- Born: April 1, 1960 (age 66) Huế, South Vietnam
- Citizenship: Vietnam
- Education: Ho Chi Minh City University of Technology
- Occupations: Chairman of THACO Director of Dai Quang Minh Real Estate Investment Corporation
- Organization: THACO
- Known for: Founder of THACO
- Spouse: Viên Diệu Hoa
- Children: Trần Viên Ngọc Trân (F) Trần Viên Ngọc Oanh (F)

= Trần Bá Dương =

Vietnamese billionaire

Trần Bá Dương (born 1960 in Huế) is a Vietnamese entrepreneur. He is the founder of Vietnamese automobile producer THACO. In addition, he is also known as the General Director of Dai Quang Minh Real Estate Investment Joint Stock Company.

Mr. Tran Ba Duong was recognized by Forbes as having assets of 1.76 billion USD (March 6, 2018). According to Forbes' profile, by 2016, Thaco became the largest automobile company in Vietnam with an automobile market share of 32%.

==Biography==
Dương was born in 1960 in Huế. He graduated with a degree in mechanical engineering from Ho Chi Minh City University of Technology in 1983.

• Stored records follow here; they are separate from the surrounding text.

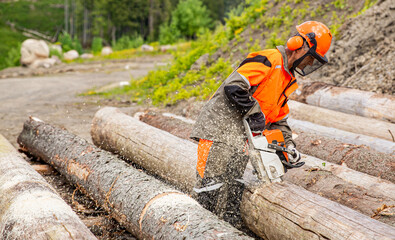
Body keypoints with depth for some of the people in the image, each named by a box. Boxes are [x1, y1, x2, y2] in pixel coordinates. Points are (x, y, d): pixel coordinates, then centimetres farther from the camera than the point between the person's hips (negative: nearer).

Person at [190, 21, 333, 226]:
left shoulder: (288, 81, 18)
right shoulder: (270, 60, -13)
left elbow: (278, 118, 21)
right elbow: (233, 86, -23)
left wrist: (289, 145, 9)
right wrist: (255, 113, -19)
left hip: (239, 133, 9)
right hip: (219, 122, -9)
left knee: (234, 182, 7)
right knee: (211, 180, -9)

He started his career by working as a repair technician at Dong Nai auto repair factory. He then gradually worked his way up to a managing position.

In 1997, he founded THACO, which has grown to become the largest automobile producer in Vietnam.

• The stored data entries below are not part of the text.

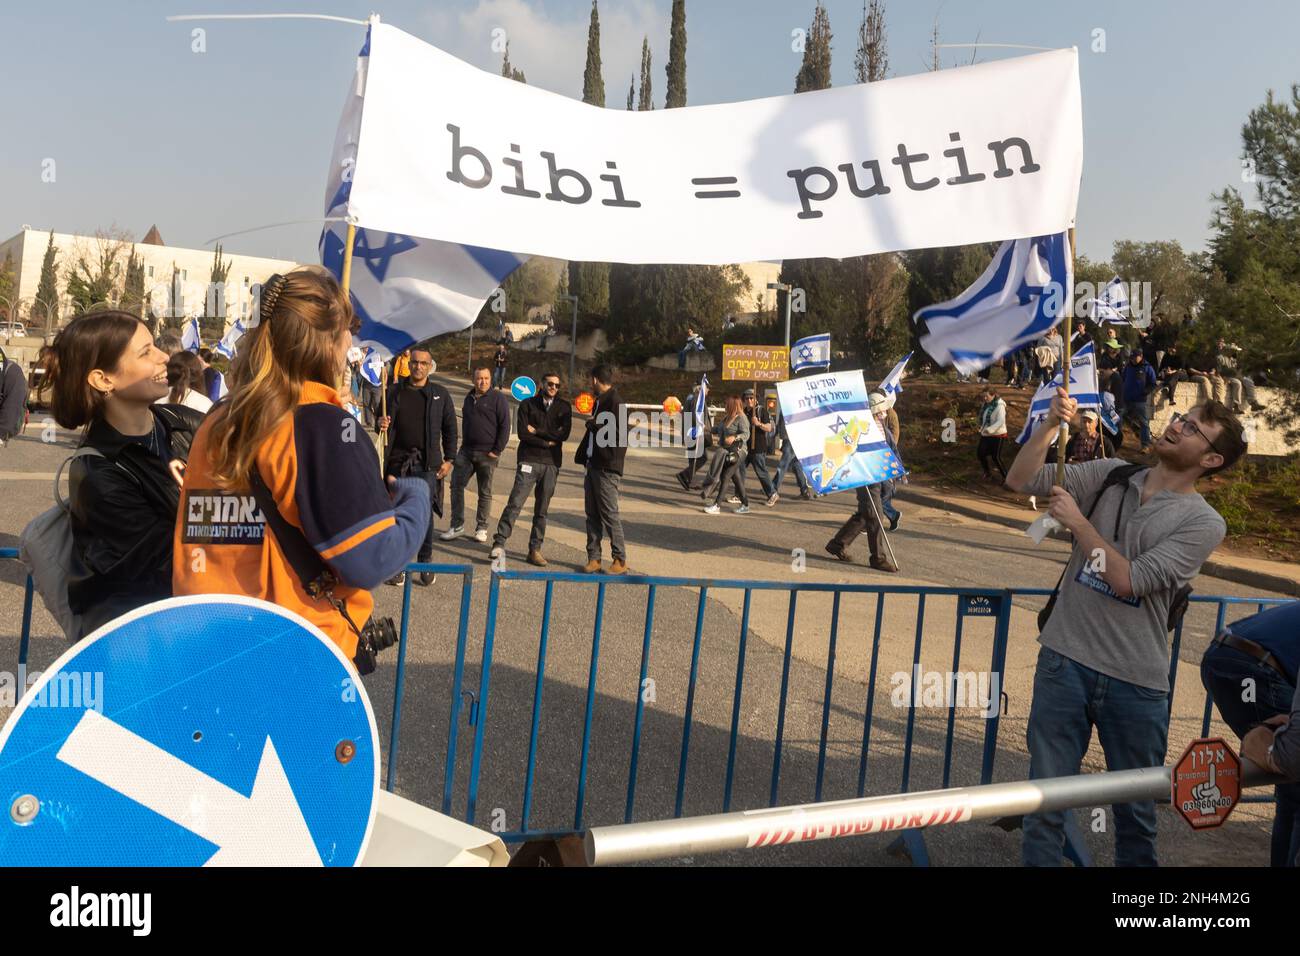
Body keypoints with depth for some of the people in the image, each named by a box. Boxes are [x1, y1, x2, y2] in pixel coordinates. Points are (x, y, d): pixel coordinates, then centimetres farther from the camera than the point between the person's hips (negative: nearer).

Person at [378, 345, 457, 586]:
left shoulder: (440, 394, 5)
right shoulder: (394, 392, 7)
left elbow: (450, 430, 9)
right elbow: (383, 422, 17)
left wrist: (448, 459, 2)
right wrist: (381, 425, -7)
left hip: (428, 465, -1)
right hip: (398, 463, 1)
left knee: (425, 515, 0)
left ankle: (425, 563, 12)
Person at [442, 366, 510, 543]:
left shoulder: (498, 399, -6)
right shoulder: (469, 398, 14)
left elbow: (505, 427, -9)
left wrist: (497, 451, -12)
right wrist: (463, 444, 15)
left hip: (487, 454, -5)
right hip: (466, 451, 6)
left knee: (485, 492, 4)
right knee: (456, 485, -1)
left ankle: (481, 528, 14)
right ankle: (457, 525, 5)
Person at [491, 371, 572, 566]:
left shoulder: (564, 408, 11)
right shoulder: (527, 404, 6)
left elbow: (563, 434, -4)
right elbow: (522, 433, -5)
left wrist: (537, 431, -4)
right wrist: (547, 442, -7)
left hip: (552, 464, 2)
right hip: (529, 460, -2)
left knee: (542, 510, 5)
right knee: (515, 503, -12)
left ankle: (535, 550, 9)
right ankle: (499, 543, -10)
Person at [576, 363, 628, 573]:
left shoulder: (615, 402, -13)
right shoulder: (599, 401, 16)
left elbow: (617, 434, -21)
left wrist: (594, 425, -9)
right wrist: (584, 458, 12)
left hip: (607, 468, -9)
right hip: (593, 465, 9)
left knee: (609, 514, -4)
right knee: (592, 514, 9)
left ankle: (620, 560, 3)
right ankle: (594, 558, 14)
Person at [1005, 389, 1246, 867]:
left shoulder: (1203, 523, -6)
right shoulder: (1109, 475, 5)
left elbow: (1129, 580, -16)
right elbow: (1021, 480, -1)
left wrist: (1078, 523, -13)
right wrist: (1051, 423, -13)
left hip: (1135, 683, -2)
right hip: (1064, 662, 2)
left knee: (1135, 812, 13)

In 2013, he stepped down as CEO of THACO, but retained his position as the company's chairman.

Dương and his family hold a major share in THACO.

As of March 2018, Dương was recognized by Forbes to own a total fortune of US$1.76 billion. According to Forbes' documentation, by 2016, Thaco was the largest automobile company in Vietnam - with a market share of 32%.